Note the above describes one of PTB’s many wait blanking methods, however this method is likely being used.

In general, swapping buffers is non-blocking, meaning that your program can keep issuing draw commands asynchronously, whether or not the buffer’s contents have been displayed (Synchronization - OpenGL Wiki). This leads to graphical glitches (e.g. tearing) and poor timing. PsychoPy and PTB both issue glFinish commands which lock up your program until some dummy draw commands are completed, which won’t happen until the back-buffer is freed by the GPU driver after retrace. PTB’s dummy commands involve copying the front buffer to the back, which results in the back-buffer mirroring the front once the back-buffer is released. So if the buffer isn’t cleared, the copied image will remain. PsychoPy issues different commands for glFinish to block that doesn’t draw anything visible to the back-buffer.

100% agreed. Still feels like a nice option to have.

Good point, I didn’t consider the mouse cursor. It’s abstracted away from your experiment code, so it’s easy to forget about.

I think I’ll be able to handle it now that I know whats possible/not possible, and what the best practices here are. Thanks for the pointer about the element array stimulus, I’ll look into that. Anyway, thanks for letting me know I’m doing_it_wrong

I disagree that you’d expect that, but it’s sensible enough. I don’t think the docs make it clear (the parenthetical about “present the previous screen” hints at it), and from previous PTB experience I assumed it was talking about the back buffer.

Interesting, it’s kind of an implementation detail then, thanks for the insight. From your quote, I’m missing when the things you have drawn and want displayed are put onto the front buffer (the quote starts by saying that you take the front buffer and copy it to the back buffer), but that’s probably a different discussion altogether.

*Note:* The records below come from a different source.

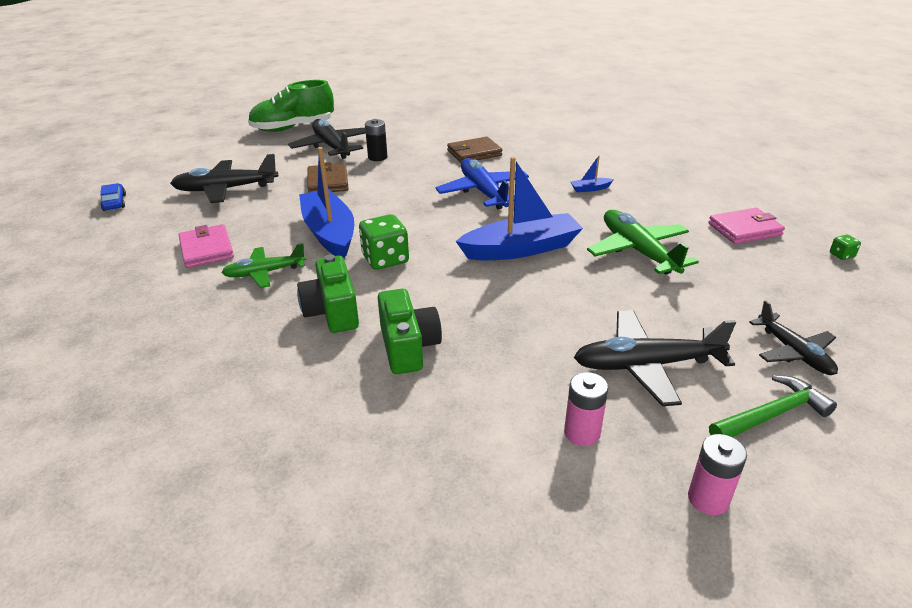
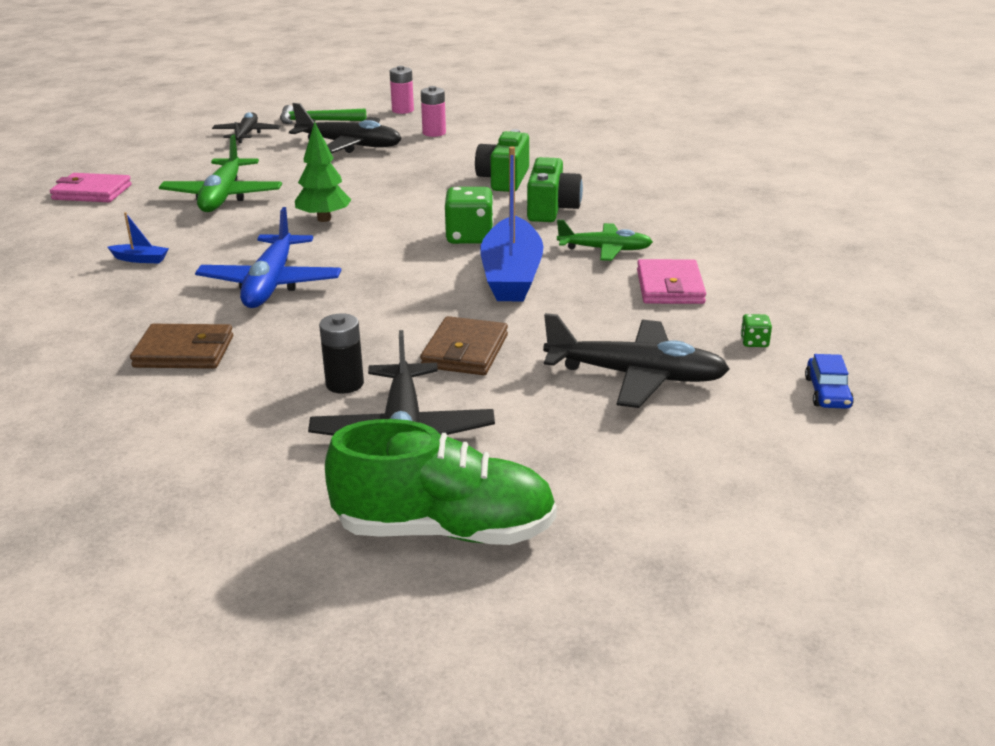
camera: 155 degrees left, 5 degrees down
(521, 249) = (324, 219): blue boat -> green tree
(841, 255) = (71, 163): green dice -> green dice (754, 342)

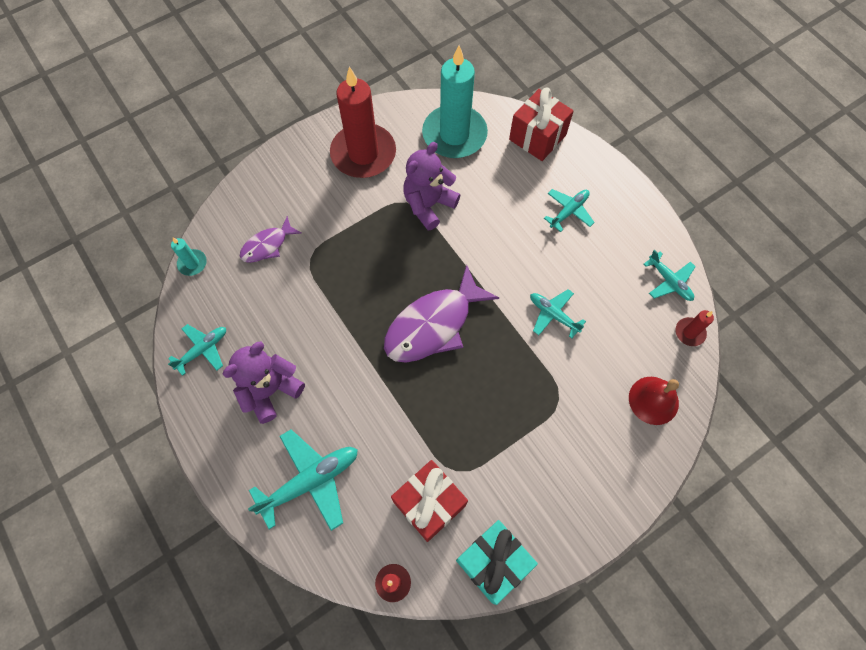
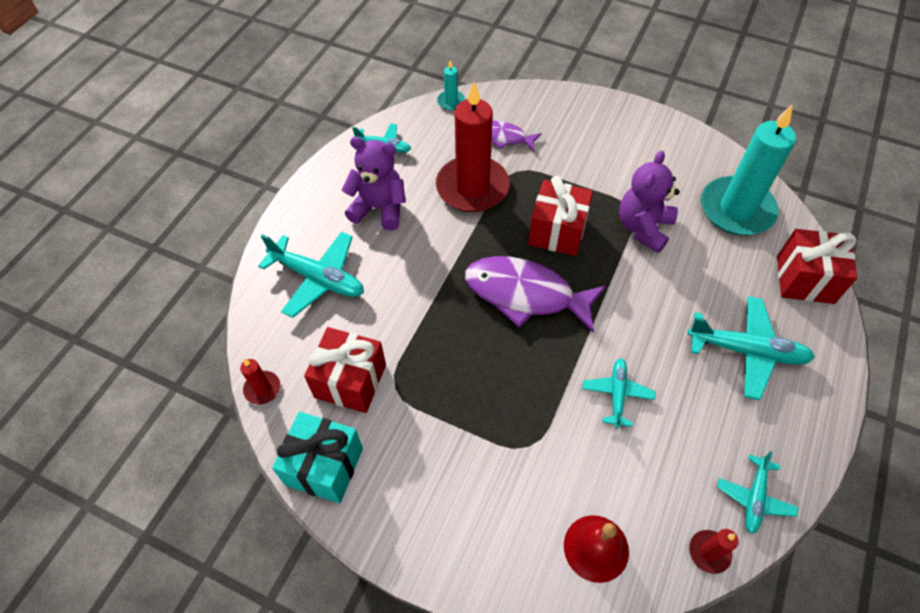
camera: 60 degrees right, 10 degrees down
(363, 154) = (649, 153): red candle -> red candle (472, 187)
(391, 266) = (557, 231): none -> red gift
(428, 205) = (643, 228): purple teddy bear -> purple teddy bear turned 75 degrees counterclockwise
(569, 211) = (747, 351): turquoise plane -> turquoise plane, size x1.67

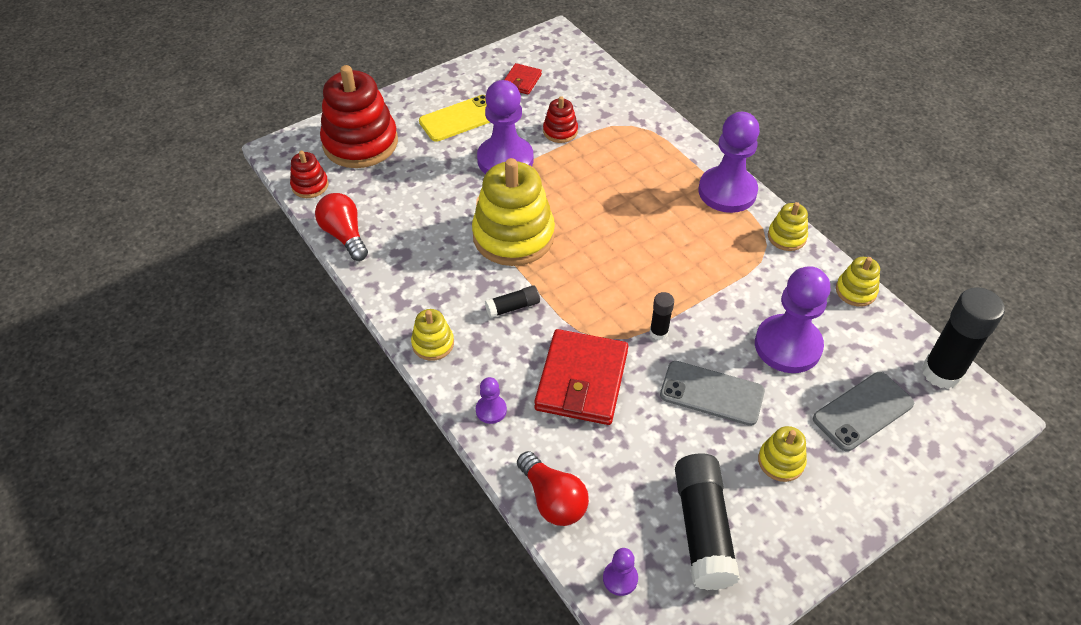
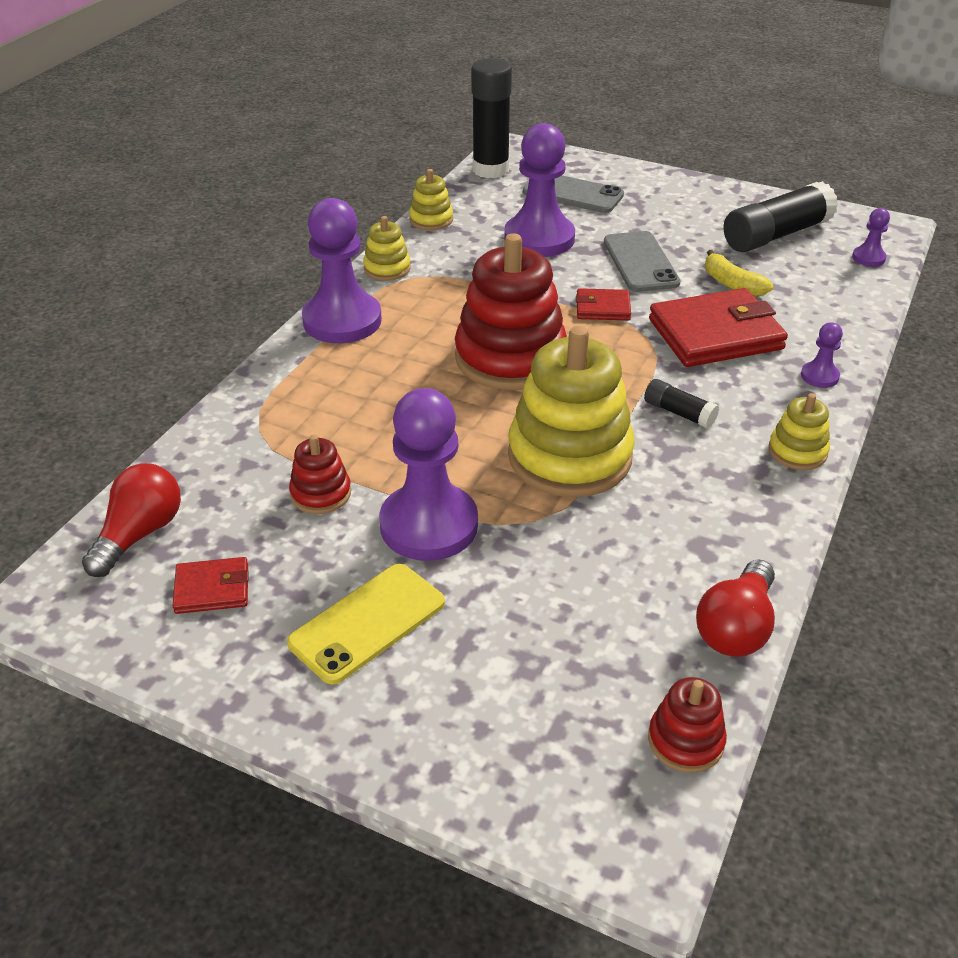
camera: 120 degrees left, 10 degrees down
(360, 143) = (528, 731): red stacking toy -> red stacking toy (510, 358)
(460, 119) = (367, 623): yellow phone -> yellow phone turned 75 degrees counterclockwise
(553, 499) = (853, 309): red light bulb -> red light bulb (140, 534)
(642, 437) = (732, 284): none -> yellow banana
(658, 332) = (602, 308): black glue stick -> red wallet
(781, 461) = (669, 217): yellow stacking toy -> none

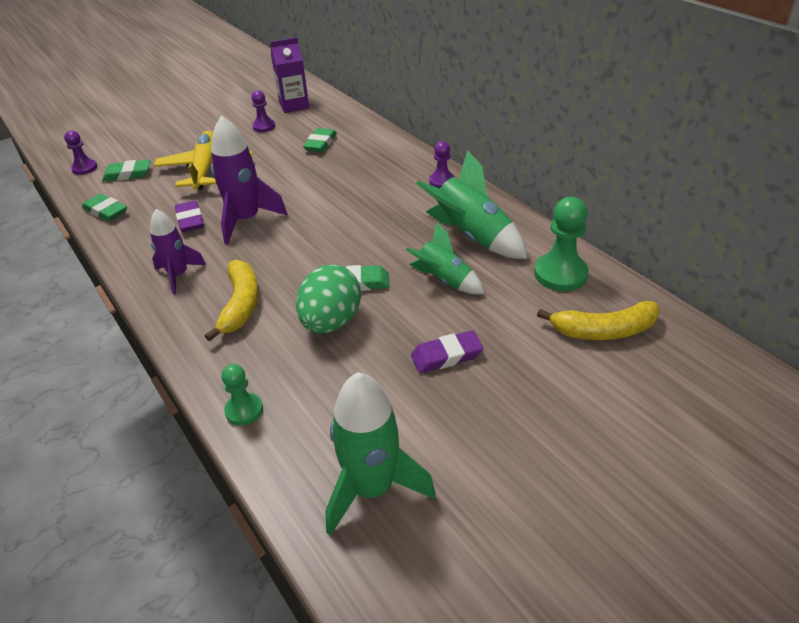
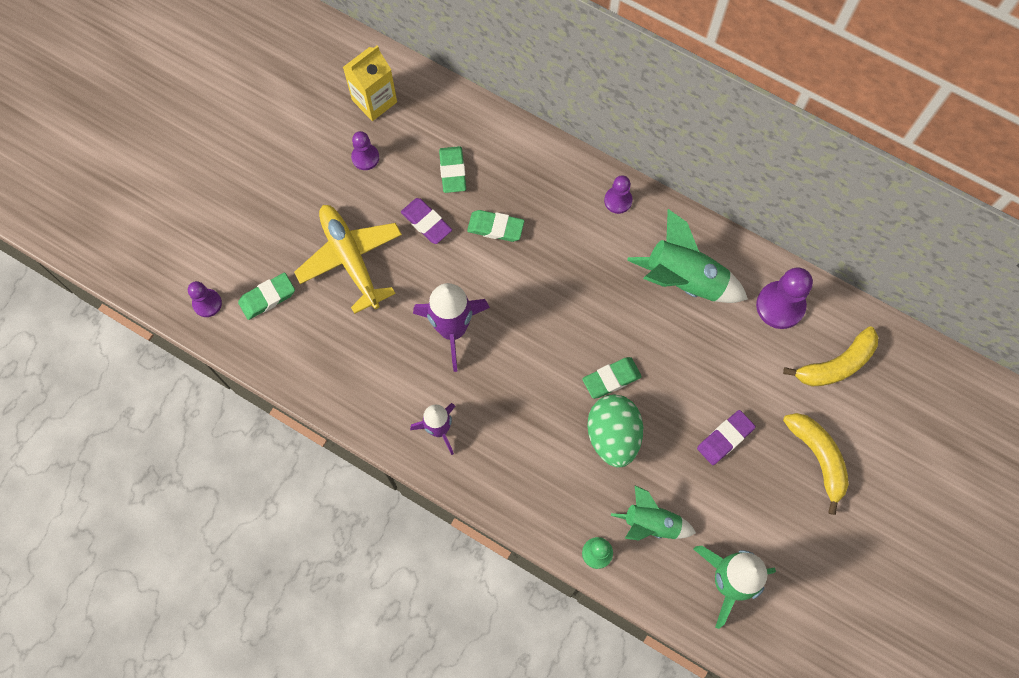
camera: 25 degrees left, 30 degrees up
(106, 211) = (292, 365): green eraser -> green eraser (495, 227)
(190, 220) = (394, 349): purple eraser -> purple eraser (426, 222)
(241, 305) = (522, 444): yellow banana -> yellow banana (818, 458)
(294, 105) = (374, 101): purple carton -> yellow carton
(444, 280) = (685, 349): green rocket -> green rocket (651, 523)
(560, 274) = (780, 306): green pawn -> purple pawn

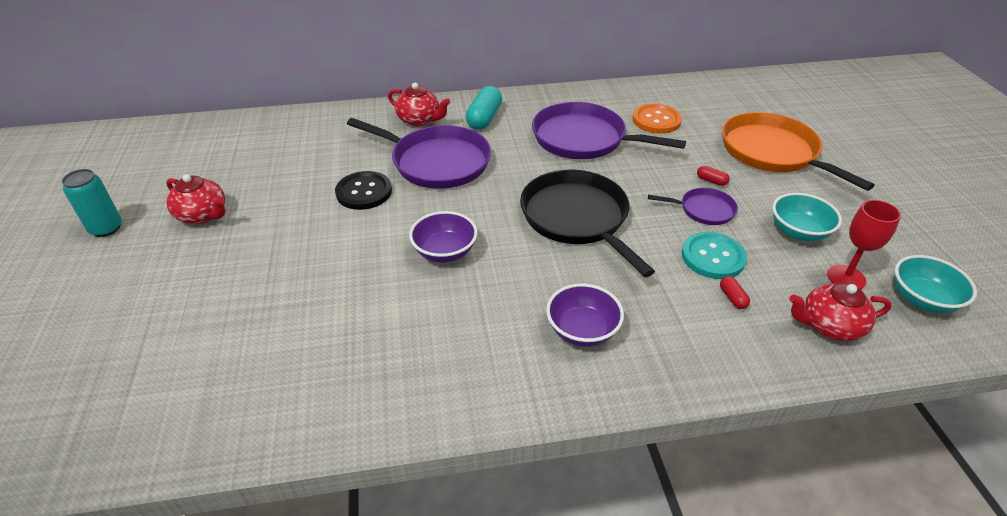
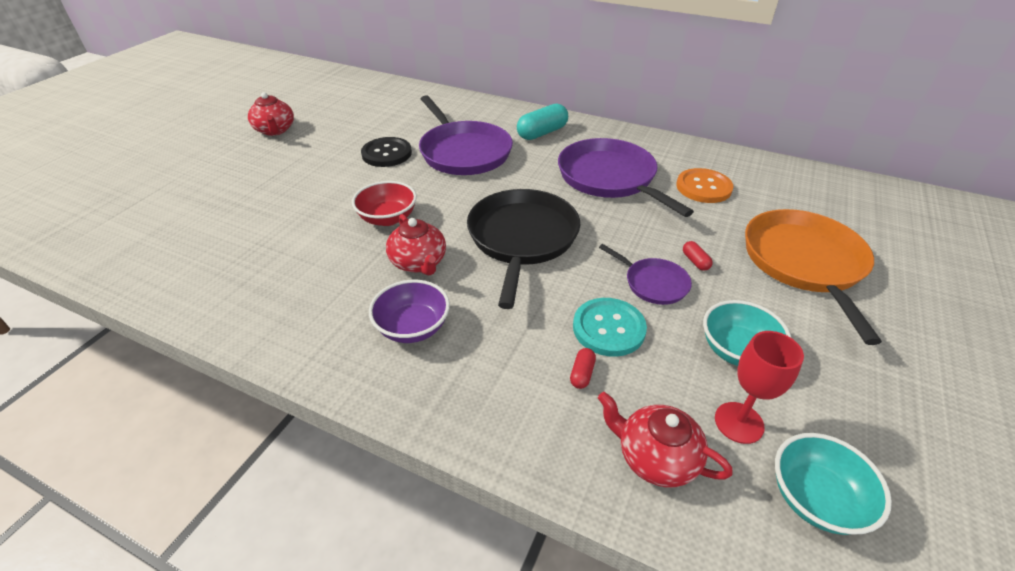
camera: 35 degrees right, 0 degrees up
(106, 228) = (218, 118): turquoise can -> none
(419, 120) = (489, 117): red teapot -> red teapot (419, 263)
(445, 252) = (388, 218): purple bowl -> red bowl

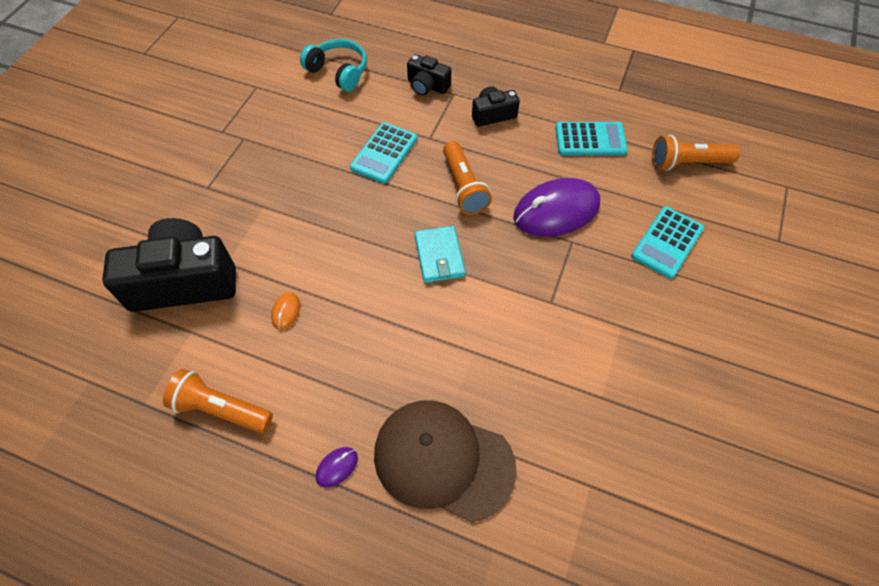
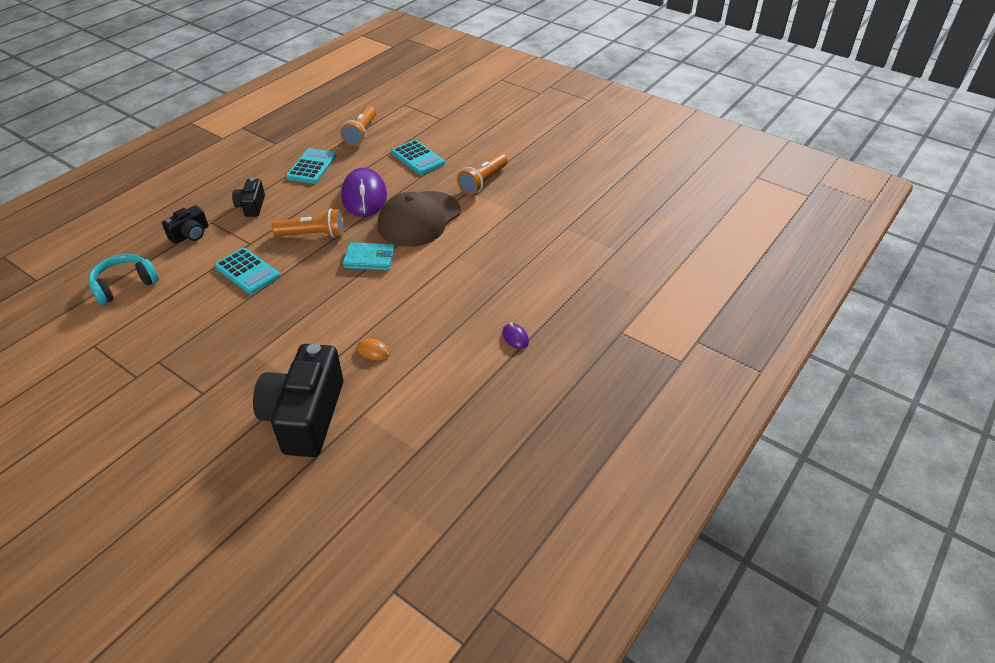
camera: 75 degrees left, 15 degrees down
(221, 409) = (444, 399): orange flashlight -> orange flashlight (483, 181)
(443, 460) = (528, 285): brown cap -> brown cap (419, 219)

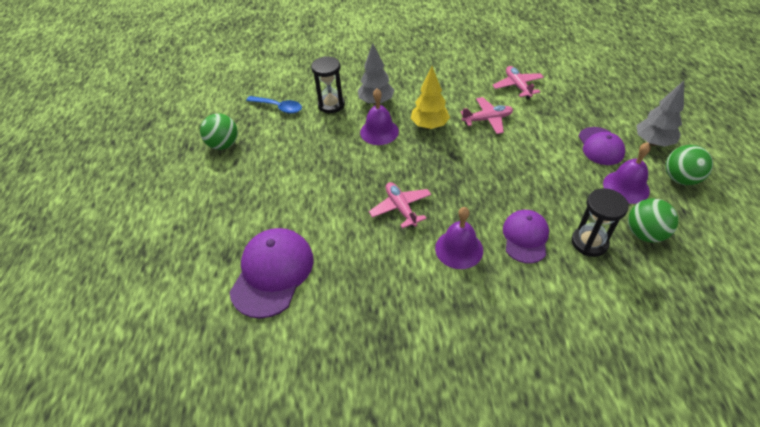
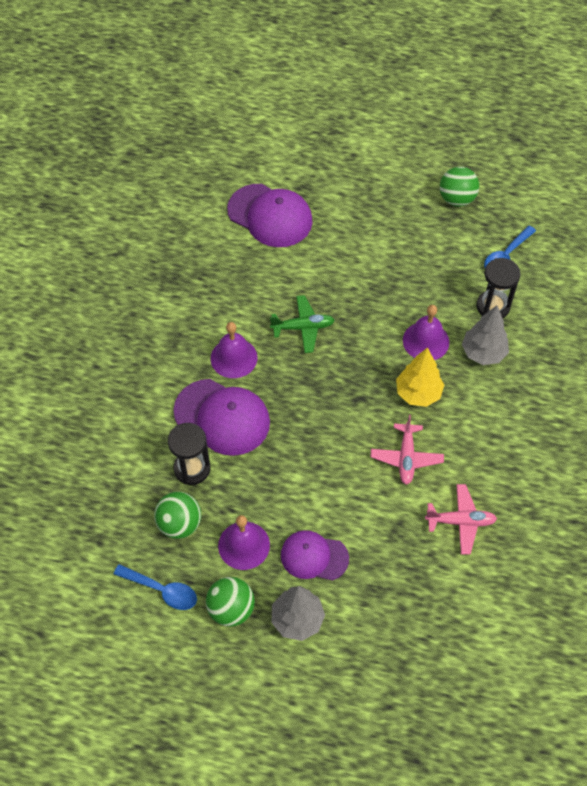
camera: 105 degrees right, 10 degrees up
(401, 208) = (303, 327): pink plane -> green plane
(525, 237) = (222, 417): purple cap -> purple cap, size x1.56
(707, 225) = (162, 590): none -> blue spoon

The quote comes from a comment in PTB’s code describing what it does at the end of a flip for vertical trace synchronization. This is done automatically.

The point here is that you are expecting to draw over the image of your previous frame’s buffer. That only works for PTB because it copies pixel data from the front buffer to the back buffer prior to releasing it to you after flipping. This means that you have a copy of your front buffer on your back buffer at the start of a frame. If you don’t clear the back buffer, anything you draw appears on top of what was drawn the previous frame.

Ah, so this quote is talking about syncing to the monitors refresh cycle, not all presentation more generally?

You made me curious so I started poking around the PTB repo, and I think the SCREENwaitblanking stuff is a legacy mode that’s not used anymore (I don’t know C other than to recognize it, so I might be wrong), and in the newer stuff it looks like they are much more explicit about restoring the backbuffer after flips now. If you’re curious, check out the PsychPostFlipOperations function, and the PsychFlipWindowBuffers function that calls it.

Thanks for the links. I haven’t used PTB for some time, but I would expect they kept the behavior consistent in the new pipeline. In sum, PsychoPy’s drawing model is different than PTB’s and Michael suggestion would give you the results you ask for.